What is the basis for your certainty? We've done research on the subject, we know that certainty of punishment is a lot more effective than severity.

Noone thinks 'ow yeah, I am gonna do a year in jail', everyone thinks they will get away. I am not against setting decoy bikes that are actually traps, but thievs will learn to tell them apart. US police uses sting operations against hookers and drug dealers all the time, and there is no shortage of either.

https://www.sentencingproject.org/publications/deterrence-in...

> ignoring long term cost and damage to social structure

You could try that, but you cant just have a special calculation for one crime. Then we must equally apply it to corporate misbehaviour, like illegally selling customer data or manipulating the market.

1 comments

I talked to police when I and my girlfriend were victims of a robbery.
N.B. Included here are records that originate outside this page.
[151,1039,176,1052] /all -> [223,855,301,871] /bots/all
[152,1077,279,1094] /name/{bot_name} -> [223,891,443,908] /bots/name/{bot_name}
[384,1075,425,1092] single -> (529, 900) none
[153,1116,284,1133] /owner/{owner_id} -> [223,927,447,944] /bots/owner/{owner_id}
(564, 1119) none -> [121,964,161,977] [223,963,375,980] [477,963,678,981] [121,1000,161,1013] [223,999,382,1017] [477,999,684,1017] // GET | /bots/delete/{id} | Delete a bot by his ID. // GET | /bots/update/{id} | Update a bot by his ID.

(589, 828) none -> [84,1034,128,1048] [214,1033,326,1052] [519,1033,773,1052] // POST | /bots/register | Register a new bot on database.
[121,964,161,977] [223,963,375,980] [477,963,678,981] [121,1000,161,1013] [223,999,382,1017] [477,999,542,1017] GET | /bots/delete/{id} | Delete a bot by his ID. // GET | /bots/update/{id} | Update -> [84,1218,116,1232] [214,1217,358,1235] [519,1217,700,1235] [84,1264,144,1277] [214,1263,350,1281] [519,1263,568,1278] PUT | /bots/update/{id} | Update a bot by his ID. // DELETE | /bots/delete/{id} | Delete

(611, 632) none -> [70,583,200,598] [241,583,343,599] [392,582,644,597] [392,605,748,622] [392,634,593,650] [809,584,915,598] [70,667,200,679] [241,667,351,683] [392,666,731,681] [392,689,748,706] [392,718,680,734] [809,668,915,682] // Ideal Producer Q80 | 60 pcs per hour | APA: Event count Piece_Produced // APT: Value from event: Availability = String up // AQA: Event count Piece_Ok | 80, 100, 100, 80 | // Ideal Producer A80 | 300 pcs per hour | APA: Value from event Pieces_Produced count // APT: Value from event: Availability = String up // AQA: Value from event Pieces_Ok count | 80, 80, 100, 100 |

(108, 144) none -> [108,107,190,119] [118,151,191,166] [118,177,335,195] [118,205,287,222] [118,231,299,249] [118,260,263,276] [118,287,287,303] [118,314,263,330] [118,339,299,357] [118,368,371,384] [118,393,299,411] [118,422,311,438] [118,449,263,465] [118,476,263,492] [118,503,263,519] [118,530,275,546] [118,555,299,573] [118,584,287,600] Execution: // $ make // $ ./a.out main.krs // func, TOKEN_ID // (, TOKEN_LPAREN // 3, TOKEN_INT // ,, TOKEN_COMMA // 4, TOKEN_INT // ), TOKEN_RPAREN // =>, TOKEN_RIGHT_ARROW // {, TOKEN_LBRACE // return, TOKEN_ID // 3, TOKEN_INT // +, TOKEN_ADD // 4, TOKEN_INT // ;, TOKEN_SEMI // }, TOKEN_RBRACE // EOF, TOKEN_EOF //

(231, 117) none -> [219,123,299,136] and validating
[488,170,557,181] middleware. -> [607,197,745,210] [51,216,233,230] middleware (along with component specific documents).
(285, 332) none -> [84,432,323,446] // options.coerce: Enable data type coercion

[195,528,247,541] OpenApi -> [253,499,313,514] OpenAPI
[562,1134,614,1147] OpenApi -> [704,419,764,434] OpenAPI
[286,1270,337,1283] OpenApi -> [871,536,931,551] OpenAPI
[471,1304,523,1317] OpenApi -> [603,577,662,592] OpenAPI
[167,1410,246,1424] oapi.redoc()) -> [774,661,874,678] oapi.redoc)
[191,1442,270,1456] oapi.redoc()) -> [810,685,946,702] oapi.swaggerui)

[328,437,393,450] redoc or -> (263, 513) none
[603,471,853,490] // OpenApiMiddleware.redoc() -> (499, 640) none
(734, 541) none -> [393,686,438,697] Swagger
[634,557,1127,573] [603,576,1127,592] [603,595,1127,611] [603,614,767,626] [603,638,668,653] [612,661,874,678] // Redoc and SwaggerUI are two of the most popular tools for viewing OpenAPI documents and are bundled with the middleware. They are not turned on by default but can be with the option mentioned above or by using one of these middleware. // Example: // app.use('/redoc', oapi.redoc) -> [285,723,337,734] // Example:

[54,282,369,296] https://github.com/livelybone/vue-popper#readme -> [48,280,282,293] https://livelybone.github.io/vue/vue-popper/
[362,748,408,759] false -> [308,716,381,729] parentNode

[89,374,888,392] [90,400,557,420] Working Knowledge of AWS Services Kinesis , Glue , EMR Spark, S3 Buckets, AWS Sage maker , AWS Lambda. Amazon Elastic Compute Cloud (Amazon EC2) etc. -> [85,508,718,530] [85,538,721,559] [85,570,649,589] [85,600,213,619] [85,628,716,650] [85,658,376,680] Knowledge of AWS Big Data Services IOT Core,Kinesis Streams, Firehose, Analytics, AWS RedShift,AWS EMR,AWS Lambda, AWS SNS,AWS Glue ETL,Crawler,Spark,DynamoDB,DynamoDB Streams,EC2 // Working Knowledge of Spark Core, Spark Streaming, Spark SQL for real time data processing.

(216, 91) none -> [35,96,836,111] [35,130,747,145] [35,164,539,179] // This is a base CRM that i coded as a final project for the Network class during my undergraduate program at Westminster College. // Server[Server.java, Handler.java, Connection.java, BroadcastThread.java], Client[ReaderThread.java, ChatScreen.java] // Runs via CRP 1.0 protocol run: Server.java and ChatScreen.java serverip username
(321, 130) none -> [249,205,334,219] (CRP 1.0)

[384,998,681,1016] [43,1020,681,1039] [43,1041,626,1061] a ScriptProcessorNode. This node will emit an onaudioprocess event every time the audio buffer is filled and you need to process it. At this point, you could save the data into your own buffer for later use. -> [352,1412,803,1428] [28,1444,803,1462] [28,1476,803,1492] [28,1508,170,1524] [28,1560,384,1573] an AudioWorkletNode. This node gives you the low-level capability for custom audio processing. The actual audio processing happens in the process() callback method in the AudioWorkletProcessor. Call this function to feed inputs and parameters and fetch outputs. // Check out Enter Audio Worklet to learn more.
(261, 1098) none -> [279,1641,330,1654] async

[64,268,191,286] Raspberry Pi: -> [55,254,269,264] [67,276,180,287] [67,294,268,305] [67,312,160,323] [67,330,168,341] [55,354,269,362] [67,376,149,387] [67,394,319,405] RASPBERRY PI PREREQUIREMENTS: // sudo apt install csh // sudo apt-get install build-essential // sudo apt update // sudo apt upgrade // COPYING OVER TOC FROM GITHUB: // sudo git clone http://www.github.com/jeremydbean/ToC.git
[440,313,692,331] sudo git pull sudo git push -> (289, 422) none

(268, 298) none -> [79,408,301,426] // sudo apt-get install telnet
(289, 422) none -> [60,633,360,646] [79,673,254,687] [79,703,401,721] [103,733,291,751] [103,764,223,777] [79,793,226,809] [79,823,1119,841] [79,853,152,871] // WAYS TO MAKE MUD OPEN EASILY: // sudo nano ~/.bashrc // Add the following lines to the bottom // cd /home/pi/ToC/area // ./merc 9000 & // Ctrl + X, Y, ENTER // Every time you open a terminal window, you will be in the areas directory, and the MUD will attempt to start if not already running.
I have a few friends among lawyers (judges, attorneys and prosecutors). All of them say that the reason the police don't go after theft is that even if they catch them the courts are going to release them back or slap them on the wrist. Repeated thieves only go to jail if you collect series of cases and then they are back into it after half a year or whatever sentence they get.

The paper you linked doesn't mention aggressive, proactive policing. It wasn't tried anywhere in the Western world. It mentioned punishment comparison in UK, Sweden and US and is about general crime. All those countries have similar punishment and attitude to theft. Meanwhile countries where they cut hands or has done so in recent past has very little theft.

I tend to agree it's more important to catch thieves than punish them harshly but the point is we are not doing either so I vote for people who at least acknowledge it's a problem.